_PROBLEM DETAILS_
The answer must consist of every line from the data that holds "laptops".

_Dataset entries_
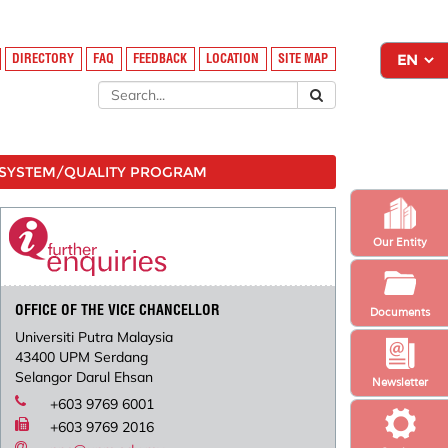
DIRECTORY
FAQ
FEEDBACK
LOCATION
SITE MAP
SYSTEM/QUALITY PROGRAM
Our Entity
OFFICE OF THE VICE CHANCELLOR
Documents
Universiti Putra Malaysia
43400 UPM Serdang
Selangor Darul Ehsan
Newsletter
+603 9769 6001
+603 9769 2016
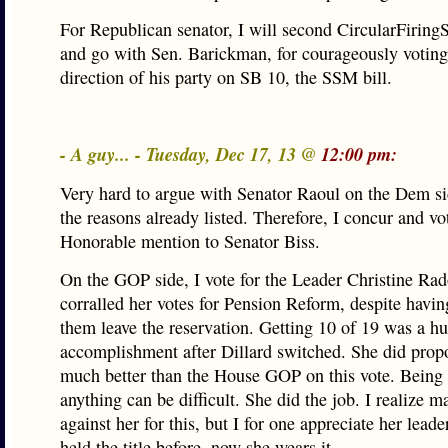
For Republican senator, I will second CircularFiring
and go with Sen. Barickman, for courageously voting
direction of his party on SB 10, the SSM bill.
- A guy... - Tuesday, Dec 17, 13 @
12:00 pm:
Very hard to argue with Senator Raoul on the Dem sid
the reasons already listed. Therefore, I concur and vo
Honorable mention to Senator Biss.
On the GOP side, I vote for the Leader Christine Ra
corralled her votes for Pension Reform, despite havin
them leave the reservation. Getting 10 of 19 was a h
accomplishment after Dillard switched. She did propo
much better than the House GOP on this vote. Being 
anything can be difficult. She did the job. I realize m
against her for this, but I for one appreciate her lead
held the title before, now she wears it.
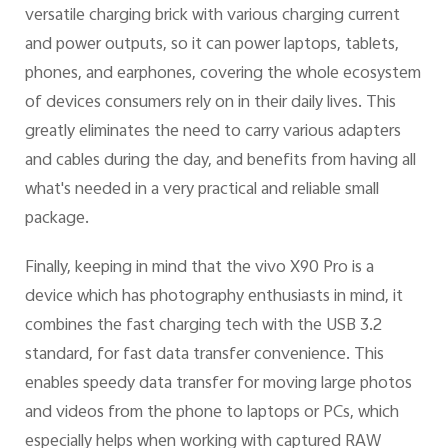
versatile charging brick with various charging current
and power outputs, so it can power laptops, tablets,
phones, and earphones, covering the whole ecosystem
of devices consumers rely on in their daily lives. This
greatly eliminates the need to carry various adapters
and cables during the day, and benefits from having all
what's needed in a very practical and reliable small
package.
Finally, keeping in mind that the vivo X90 Pro is a
device which has photography enthusiasts in mind, it
combines the fast charging tech with the USB 3.2
standard, for fast data transfer convenience. This
enables speedy data transfer for moving large photos
and videos from the phone to laptops or PCs, which
especially helps when working with captured RAW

_PROBLEM SOLUTION_
and power outputs, so it can power laptops, tablets,
and videos from the phone to laptops or PCs, which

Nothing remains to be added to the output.